Recruitment for S-STEM programs can be a challenge. To combat this challenge, the present study is part of a larger initiative to investigate intra-institutional partnerships and share findings broadly to help ensure that no eligible S-STEM scholars are overlooked in future S-STEM program recruitment efforts. Institutional partners at WVU Tech included the S-STEM principal investigators, financial aid, the Student Success Center where first year advising occurs, enrollment management where admissions is housed and university relations where marketing and communications is housed. The current study focused on efforts to recruit S-STEM scholars over two recruitment cycles.

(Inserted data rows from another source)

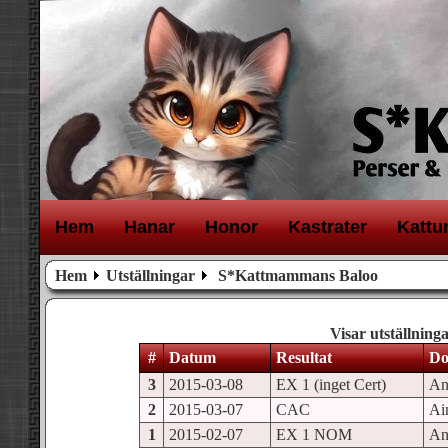
H
em
H
anar
H
onor
K
astrater
K
attu
Hem
Utställningar
S*Kattmammans Baloo
Visar utställnin
#
Datum
Resultat
Do
3
2015-03-08
EX 1 (inget Cert)
An
2
2015-03-07
CAC
Ai
1
2015-02-07
EX 1 NOM
An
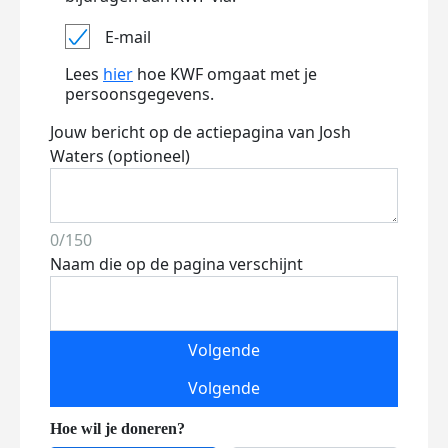
E-mail
Lees
hier
hoe KWF omgaat met je
persoonsgegevens.
Jouw bericht op de actiepagina van Josh
Waters (optioneel)
0/150
Naam die op de pagina verschijnt
Volgende
Volgende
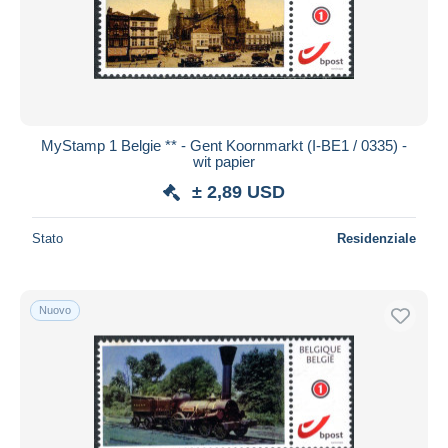
MyStamp 1 Belgie ** - Gent Koornmarkt (I-BE1 / 0335) -
wit papier
± 2,89 USD
Stato
Residenziale
Nuovo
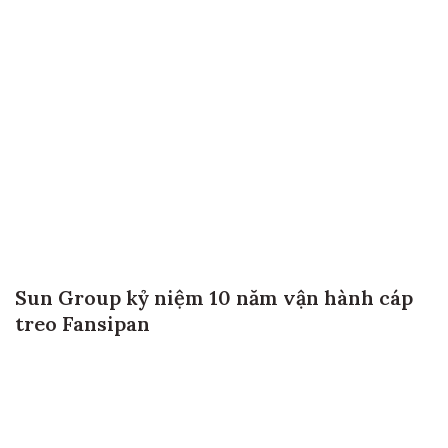
Sun Group kỷ niệm 10 năm vận hành cáp
treo Fansipan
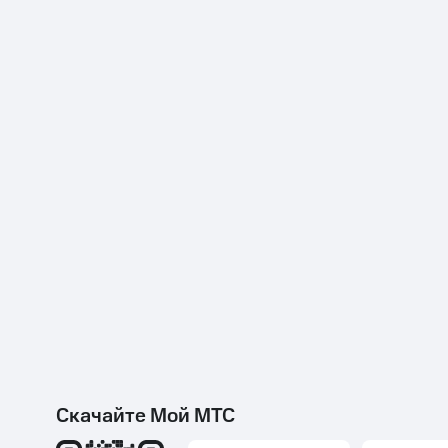
Скачайте Мой МТС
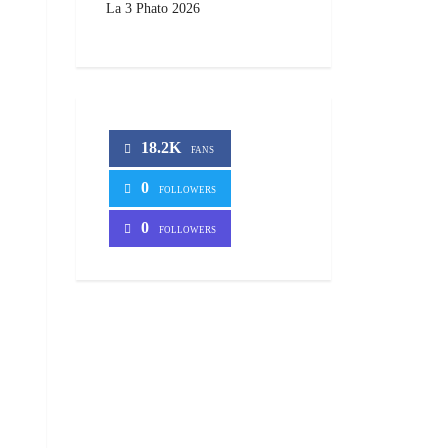
La 3 Phato 2026
18.2K
FANS
0
FOLLOWERS
0
FOLLOWERS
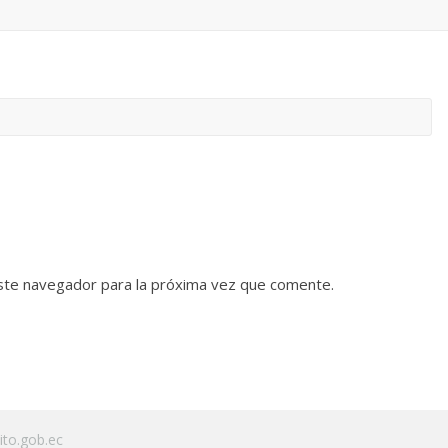
ste navegador para la próxima vez que comente.
to.gob.ec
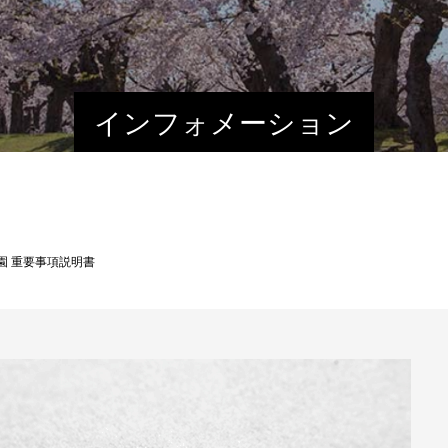
インフォメーション
園 重要事項説明書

To better understand current recruitment efforts, institutional partners and current S-STEM scholars responded to reflection prompts about their experience with recruitment. The sample included all institutional partners and 13 out of 14 scholars. The authors analyzed the written reflections using thematic content analysis with most findings relating to (1) factors in awareness and decision making, (2) reasons for applying, (3) hesitancies and potential barriers and (4) future opportunities and communication strategies. The study revealed that staff perspectives regarding what worked for students did not necessarily align with student perspectives. Students were informed and influenced both internally by institutional partners and externally by relatives and high school teachers. There was not one form of communication that was clearly most effective. Rather, each mode of communication (the website, emails, print materials and word of mouth) played an important role in reaching different groups of potential scholars. These and other findings from the study can provide guidance for future S-STEM and related programs to help ensure that partnerships are leveraged effectively, and recruitment efforts are successful.